What is being asked: All entries below must be output word for word, and the pictures left behind.

********

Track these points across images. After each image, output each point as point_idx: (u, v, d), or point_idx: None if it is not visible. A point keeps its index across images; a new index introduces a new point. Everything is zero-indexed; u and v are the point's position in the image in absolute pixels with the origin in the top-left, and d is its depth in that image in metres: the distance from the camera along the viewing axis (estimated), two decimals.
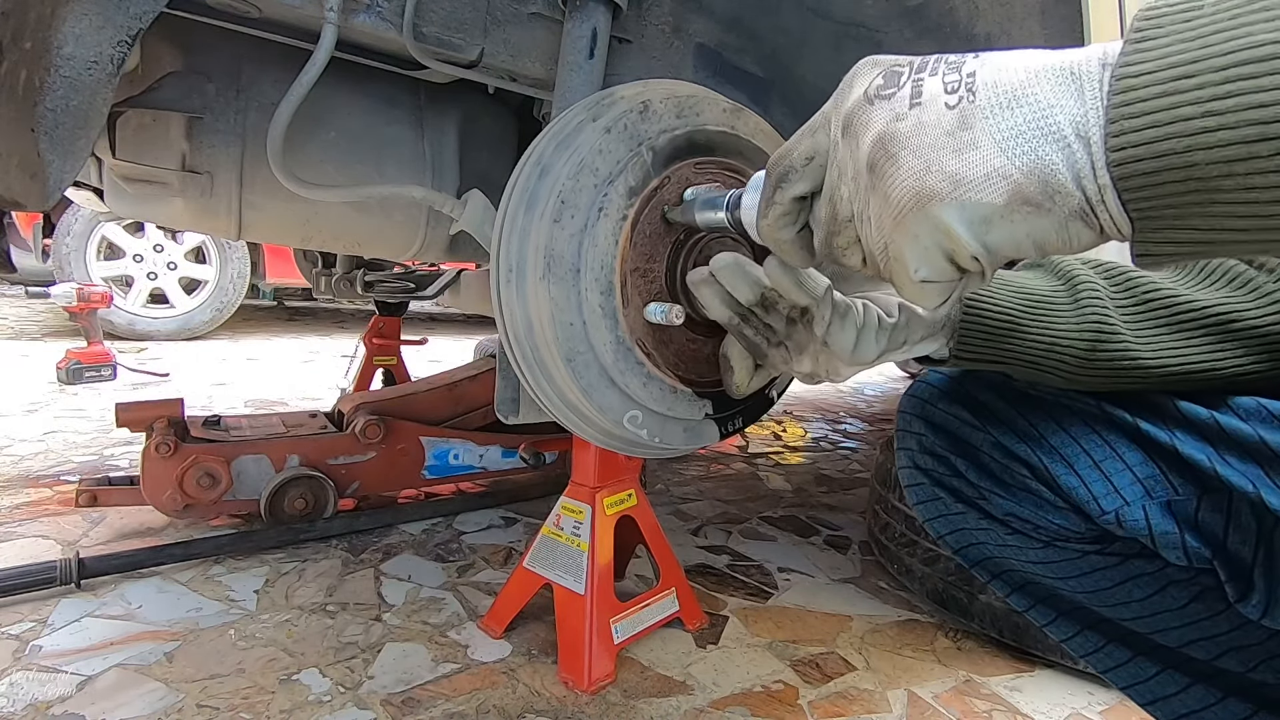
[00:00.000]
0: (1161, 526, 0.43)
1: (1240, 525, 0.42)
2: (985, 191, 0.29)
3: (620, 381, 0.57)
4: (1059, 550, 0.49)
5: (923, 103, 0.31)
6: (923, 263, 0.32)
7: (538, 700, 0.89)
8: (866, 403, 3.34)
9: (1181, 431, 0.43)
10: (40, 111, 0.56)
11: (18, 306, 4.87)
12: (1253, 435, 0.40)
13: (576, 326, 0.55)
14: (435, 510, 1.49)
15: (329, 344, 4.14)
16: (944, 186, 0.30)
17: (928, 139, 0.31)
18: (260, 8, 0.69)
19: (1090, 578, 0.49)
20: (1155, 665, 0.49)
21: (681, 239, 0.59)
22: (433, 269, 2.02)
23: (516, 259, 0.58)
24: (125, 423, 1.31)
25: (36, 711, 0.82)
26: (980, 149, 0.29)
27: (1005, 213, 0.29)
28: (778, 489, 1.86)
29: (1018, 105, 0.29)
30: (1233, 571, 0.43)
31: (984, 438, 0.49)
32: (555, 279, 0.55)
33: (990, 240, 0.30)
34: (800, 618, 1.16)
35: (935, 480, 0.52)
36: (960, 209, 0.30)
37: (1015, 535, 0.50)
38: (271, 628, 1.02)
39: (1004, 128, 0.29)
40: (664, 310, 0.55)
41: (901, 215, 0.32)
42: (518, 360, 0.62)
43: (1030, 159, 0.28)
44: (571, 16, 0.72)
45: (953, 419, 0.51)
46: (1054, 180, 0.28)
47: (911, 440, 0.54)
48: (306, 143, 0.89)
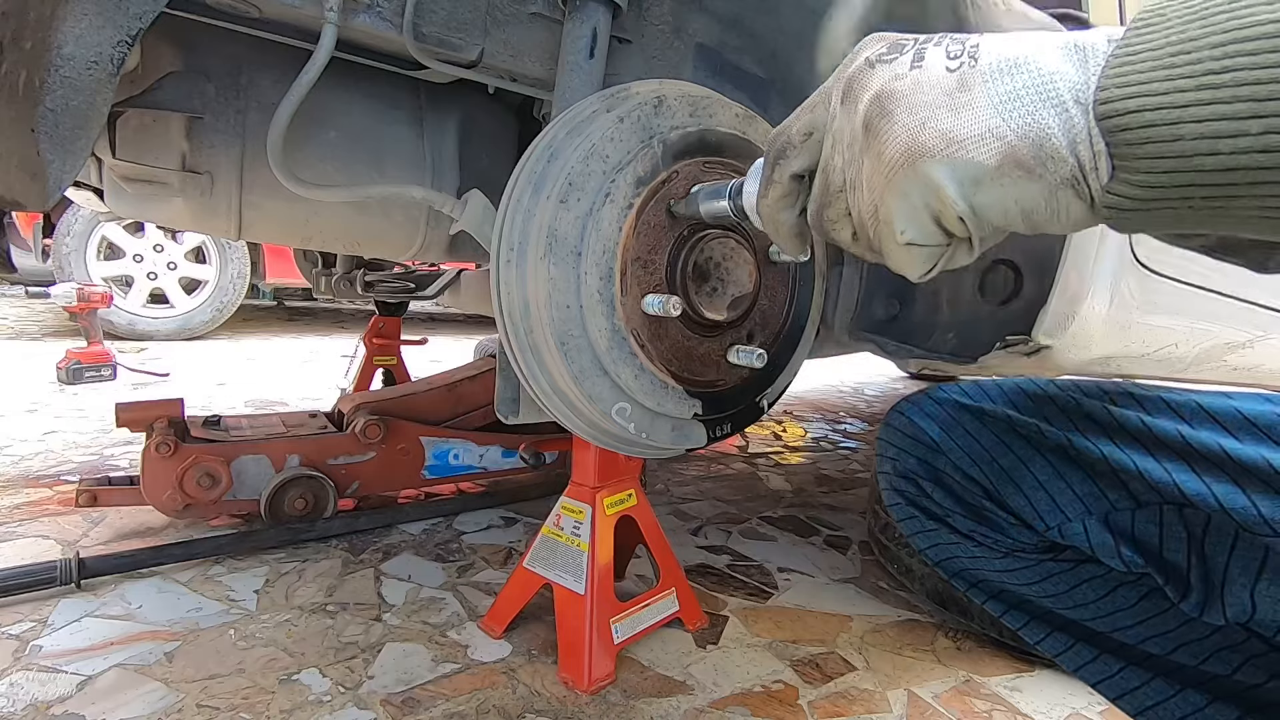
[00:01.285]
0: (1099, 539, 0.46)
1: (1173, 534, 0.45)
2: (978, 150, 0.29)
3: (612, 371, 0.57)
4: (1018, 559, 0.53)
5: (924, 66, 0.31)
6: (909, 223, 0.32)
7: (538, 700, 0.89)
8: (866, 403, 3.34)
9: (1114, 441, 0.46)
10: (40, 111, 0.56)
11: (18, 306, 4.87)
12: (1175, 435, 0.42)
13: (573, 310, 0.55)
14: (435, 510, 1.48)
15: (329, 344, 4.14)
16: (937, 143, 0.30)
17: (925, 97, 0.31)
18: (260, 8, 0.68)
19: (1049, 583, 0.53)
20: (1119, 662, 0.52)
21: (685, 234, 0.59)
22: (433, 269, 2.02)
23: (519, 238, 0.58)
24: (125, 423, 1.31)
25: (36, 711, 0.81)
26: (976, 109, 0.29)
27: (996, 175, 0.29)
28: (778, 489, 1.86)
29: (1019, 71, 0.29)
30: (1170, 575, 0.45)
31: (945, 461, 0.53)
32: (556, 259, 0.54)
33: (978, 202, 0.30)
34: (800, 618, 1.16)
35: (909, 500, 0.56)
36: (951, 167, 0.30)
37: (980, 548, 0.53)
38: (271, 628, 1.02)
39: (1003, 91, 0.29)
40: (662, 301, 0.55)
41: (892, 172, 0.31)
42: (511, 342, 0.61)
43: (1026, 121, 0.28)
44: (571, 16, 0.72)
45: (920, 445, 0.54)
46: (1048, 144, 0.28)
47: (888, 464, 0.57)
48: (306, 143, 0.89)
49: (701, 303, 0.61)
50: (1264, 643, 0.46)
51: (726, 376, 0.65)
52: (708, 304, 0.62)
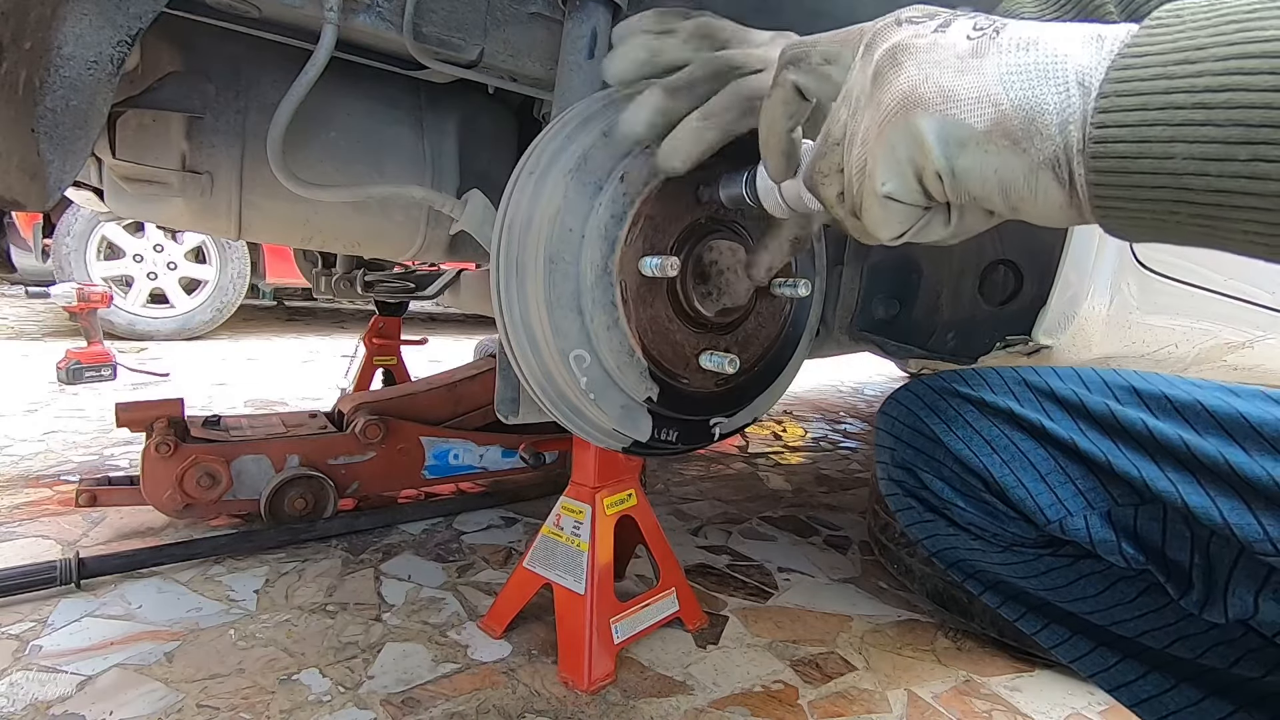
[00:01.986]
0: (1100, 535, 0.46)
1: (1176, 532, 0.44)
2: (970, 112, 0.29)
3: (588, 310, 0.56)
4: (1017, 553, 0.52)
5: (947, 31, 0.32)
6: (891, 175, 0.32)
7: (538, 700, 0.89)
8: (866, 403, 3.34)
9: (1117, 443, 0.45)
10: (40, 111, 0.56)
11: (18, 306, 4.87)
12: (1179, 443, 0.41)
13: (575, 233, 0.55)
14: (435, 510, 1.48)
15: (329, 344, 4.14)
16: (933, 97, 0.30)
17: (937, 55, 0.31)
18: (260, 8, 0.68)
19: (1048, 577, 0.52)
20: (1116, 654, 0.52)
21: (701, 222, 0.60)
22: (433, 269, 2.02)
23: (549, 160, 0.58)
24: (125, 423, 1.31)
25: (36, 711, 0.81)
26: (982, 75, 0.29)
27: (982, 139, 0.29)
28: (778, 489, 1.86)
29: (1033, 48, 0.29)
30: (1171, 572, 0.45)
31: (944, 452, 0.52)
32: (578, 180, 0.55)
33: (960, 164, 0.30)
34: (800, 618, 1.16)
35: (907, 491, 0.55)
36: (941, 123, 0.30)
37: (978, 540, 0.53)
38: (271, 628, 1.02)
39: (1012, 63, 0.29)
40: (660, 262, 0.55)
41: (885, 121, 0.32)
42: (500, 257, 0.61)
43: (1024, 93, 0.28)
44: (571, 16, 0.72)
45: (918, 435, 0.54)
46: (1040, 119, 0.28)
47: (885, 454, 0.57)
48: (307, 143, 0.89)
49: (695, 296, 0.61)
50: (1262, 638, 0.46)
51: (692, 379, 0.64)
52: (700, 300, 0.61)
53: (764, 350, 0.68)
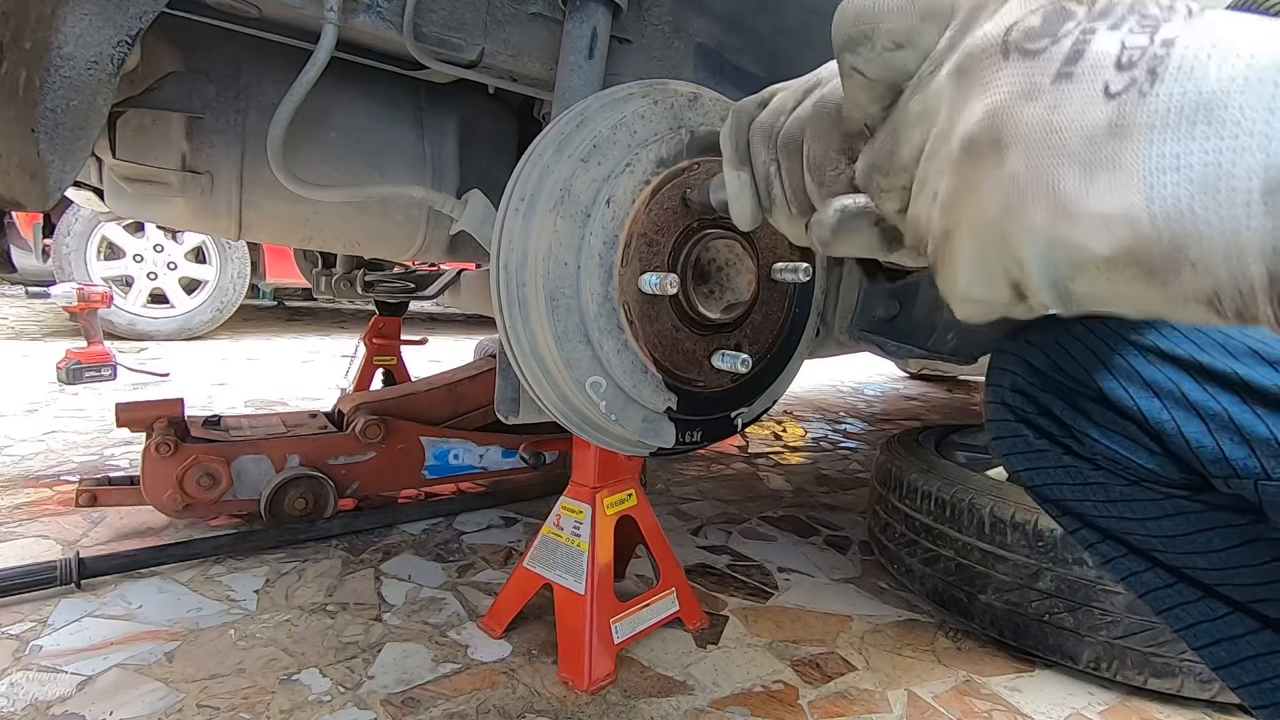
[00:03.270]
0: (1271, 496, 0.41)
1: None
2: (1090, 235, 0.21)
3: (595, 339, 0.56)
4: (1144, 490, 0.48)
5: (1074, 77, 0.22)
6: (977, 283, 0.26)
7: (538, 700, 0.89)
8: (866, 403, 3.34)
9: None
10: (40, 111, 0.56)
11: (18, 306, 4.87)
12: None
13: (570, 267, 0.55)
14: (435, 510, 1.49)
15: (329, 344, 4.14)
16: (1043, 214, 0.22)
17: (1056, 140, 0.22)
18: (260, 8, 0.69)
19: (1172, 520, 0.48)
20: (1225, 607, 0.49)
21: (694, 226, 0.60)
22: (433, 269, 2.02)
23: (532, 190, 0.58)
24: (125, 423, 1.31)
25: (36, 711, 0.82)
26: (1119, 173, 0.20)
27: (1104, 267, 0.21)
28: (778, 489, 1.86)
29: (1207, 122, 0.19)
30: None
31: (1092, 388, 0.47)
32: (565, 214, 0.55)
33: (1073, 290, 0.23)
34: (800, 618, 1.16)
35: (1020, 417, 0.52)
36: (1049, 246, 0.22)
37: (1100, 472, 0.49)
38: (271, 628, 1.02)
39: (1168, 153, 0.20)
40: (659, 279, 0.55)
41: (978, 221, 0.25)
42: (501, 295, 0.61)
43: (1177, 206, 0.19)
44: (571, 16, 0.72)
45: (1057, 368, 0.49)
46: (1195, 248, 0.19)
47: (1005, 378, 0.53)
48: (307, 143, 0.89)
49: (698, 299, 0.61)
50: None
51: (707, 380, 0.64)
52: (703, 302, 0.62)
53: (773, 338, 0.69)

********

Exercise result:
Track these points across images. After each image, output each point as point_idx: (u, v, d), or point_idx: None if it is not visible. A point keeps its index across images; a new index introduces a new point. Everything is zero-indexed; u and v are the point's position in the image in absolute pixels with the origin in the top-left, and d is its depth in that image in metres: the distance from the camera along the viewing axis (estimated), two decimals.
[00:00.000]
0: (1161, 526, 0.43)
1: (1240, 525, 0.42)
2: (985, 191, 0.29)
3: (620, 381, 0.57)
4: (1059, 550, 0.49)
5: (923, 103, 0.31)
6: (923, 263, 0.32)
7: (538, 700, 0.89)
8: (866, 403, 3.34)
9: (1181, 431, 0.43)
10: (40, 111, 0.56)
11: (18, 306, 4.87)
12: (1253, 435, 0.40)
13: (576, 326, 0.55)
14: (435, 510, 1.49)
15: (329, 344, 4.14)
16: (944, 186, 0.30)
17: (928, 139, 0.31)
18: (260, 8, 0.69)
19: (1090, 578, 0.49)
20: (1155, 665, 0.49)
21: (681, 239, 0.59)
22: (433, 269, 2.02)
23: (516, 259, 0.58)
24: (125, 423, 1.31)
25: (36, 711, 0.82)
26: (980, 149, 0.29)
27: (1005, 213, 0.29)
28: (778, 489, 1.86)
29: (1018, 105, 0.29)
30: (1233, 571, 0.43)
31: (984, 438, 0.49)
32: (555, 279, 0.55)
33: (990, 240, 0.30)
34: (800, 618, 1.16)
35: (935, 480, 0.52)
36: (960, 209, 0.30)
37: (1015, 535, 0.50)
38: (271, 628, 1.02)
39: (1004, 128, 0.29)
40: (664, 310, 0.55)
41: (901, 215, 0.32)
42: (518, 360, 0.62)
43: (1030, 159, 0.28)
44: (571, 16, 0.72)
45: (953, 419, 0.51)
46: (1054, 180, 0.28)
47: (911, 440, 0.54)
48: (306, 143, 0.89)
[00:01.285]
0: (1099, 539, 0.46)
1: (1173, 534, 0.45)
2: (978, 150, 0.29)
3: (612, 371, 0.57)
4: (1018, 559, 0.53)
5: (924, 66, 0.31)
6: (909, 223, 0.32)
7: (538, 700, 0.89)
8: (866, 403, 3.34)
9: (1114, 441, 0.46)
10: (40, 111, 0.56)
11: (18, 306, 4.87)
12: (1175, 435, 0.42)
13: (573, 310, 0.55)
14: (435, 510, 1.48)
15: (329, 344, 4.14)
16: (937, 143, 0.30)
17: (925, 97, 0.31)
18: (260, 8, 0.68)
19: (1049, 583, 0.53)
20: (1119, 662, 0.52)
21: (685, 234, 0.59)
22: (433, 269, 2.02)
23: (519, 238, 0.58)
24: (125, 423, 1.31)
25: (36, 711, 0.81)
26: (976, 109, 0.29)
27: (996, 175, 0.29)
28: (778, 489, 1.86)
29: (1019, 71, 0.29)
30: (1170, 575, 0.45)
31: (945, 461, 0.53)
32: (556, 259, 0.54)
33: (978, 202, 0.30)
34: (800, 618, 1.16)
35: (909, 500, 0.56)
36: (951, 167, 0.30)
37: (980, 548, 0.53)
38: (271, 628, 1.02)
39: (1003, 91, 0.29)
40: (662, 301, 0.55)
41: (892, 172, 0.31)
42: (511, 342, 0.61)
43: (1026, 121, 0.28)
44: (571, 16, 0.72)
45: (920, 445, 0.54)
46: (1048, 144, 0.28)
47: (888, 464, 0.57)
48: (306, 143, 0.89)
49: (701, 303, 0.61)
50: (1264, 643, 0.46)
51: (726, 376, 0.65)
52: (708, 304, 0.62)
[00:01.986]
0: (1100, 535, 0.46)
1: (1176, 532, 0.44)
2: (970, 112, 0.29)
3: (588, 310, 0.56)
4: (1017, 553, 0.52)
5: (947, 31, 0.32)
6: (891, 175, 0.32)
7: (538, 700, 0.89)
8: (866, 403, 3.34)
9: (1117, 443, 0.45)
10: (40, 111, 0.56)
11: (18, 306, 4.87)
12: (1179, 443, 0.41)
13: (575, 233, 0.55)
14: (435, 510, 1.48)
15: (329, 344, 4.14)
16: (933, 97, 0.30)
17: (937, 55, 0.31)
18: (260, 8, 0.68)
19: (1048, 577, 0.52)
20: (1116, 654, 0.52)
21: (701, 222, 0.60)
22: (433, 269, 2.02)
23: (549, 160, 0.58)
24: (125, 423, 1.31)
25: (36, 711, 0.81)
26: (982, 75, 0.29)
27: (982, 139, 0.29)
28: (778, 489, 1.86)
29: (1033, 48, 0.29)
30: (1171, 572, 0.45)
31: (944, 452, 0.52)
32: (578, 180, 0.55)
33: (960, 164, 0.30)
34: (800, 618, 1.16)
35: (907, 491, 0.55)
36: (941, 123, 0.30)
37: (978, 540, 0.53)
38: (271, 628, 1.02)
39: (1012, 63, 0.29)
40: (660, 262, 0.55)
41: (885, 121, 0.32)
42: (500, 257, 0.61)
43: (1024, 93, 0.28)
44: (571, 16, 0.72)
45: (918, 435, 0.54)
46: (1040, 119, 0.28)
47: (885, 454, 0.57)
48: (307, 143, 0.89)
49: (695, 296, 0.61)
50: (1262, 638, 0.46)
51: (692, 379, 0.64)
52: (700, 300, 0.61)
53: (764, 350, 0.68)
[00:03.270]
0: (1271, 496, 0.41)
1: None
2: (1090, 235, 0.21)
3: (595, 339, 0.56)
4: (1144, 490, 0.48)
5: (1074, 77, 0.22)
6: (977, 283, 0.26)
7: (538, 700, 0.89)
8: (866, 403, 3.34)
9: None
10: (40, 111, 0.56)
11: (18, 306, 4.87)
12: None
13: (570, 267, 0.55)
14: (435, 510, 1.49)
15: (329, 344, 4.14)
16: (1043, 214, 0.22)
17: (1056, 140, 0.22)
18: (260, 8, 0.69)
19: (1172, 520, 0.48)
20: (1225, 607, 0.49)
21: (694, 226, 0.60)
22: (433, 269, 2.02)
23: (532, 190, 0.58)
24: (125, 423, 1.31)
25: (36, 711, 0.82)
26: (1119, 173, 0.20)
27: (1104, 267, 0.21)
28: (778, 489, 1.86)
29: (1207, 122, 0.19)
30: None
31: (1092, 388, 0.47)
32: (565, 214, 0.55)
33: (1073, 290, 0.23)
34: (800, 618, 1.16)
35: (1020, 417, 0.52)
36: (1049, 246, 0.22)
37: (1100, 472, 0.49)
38: (271, 628, 1.02)
39: (1168, 153, 0.20)
40: (659, 279, 0.55)
41: (978, 221, 0.25)
42: (501, 295, 0.61)
43: (1177, 206, 0.19)
44: (571, 16, 0.72)
45: (1057, 368, 0.49)
46: (1195, 248, 0.19)
47: (1005, 378, 0.53)
48: (307, 143, 0.89)
49: (698, 299, 0.61)
50: None
51: (707, 380, 0.64)
52: (703, 302, 0.62)
53: (773, 338, 0.69)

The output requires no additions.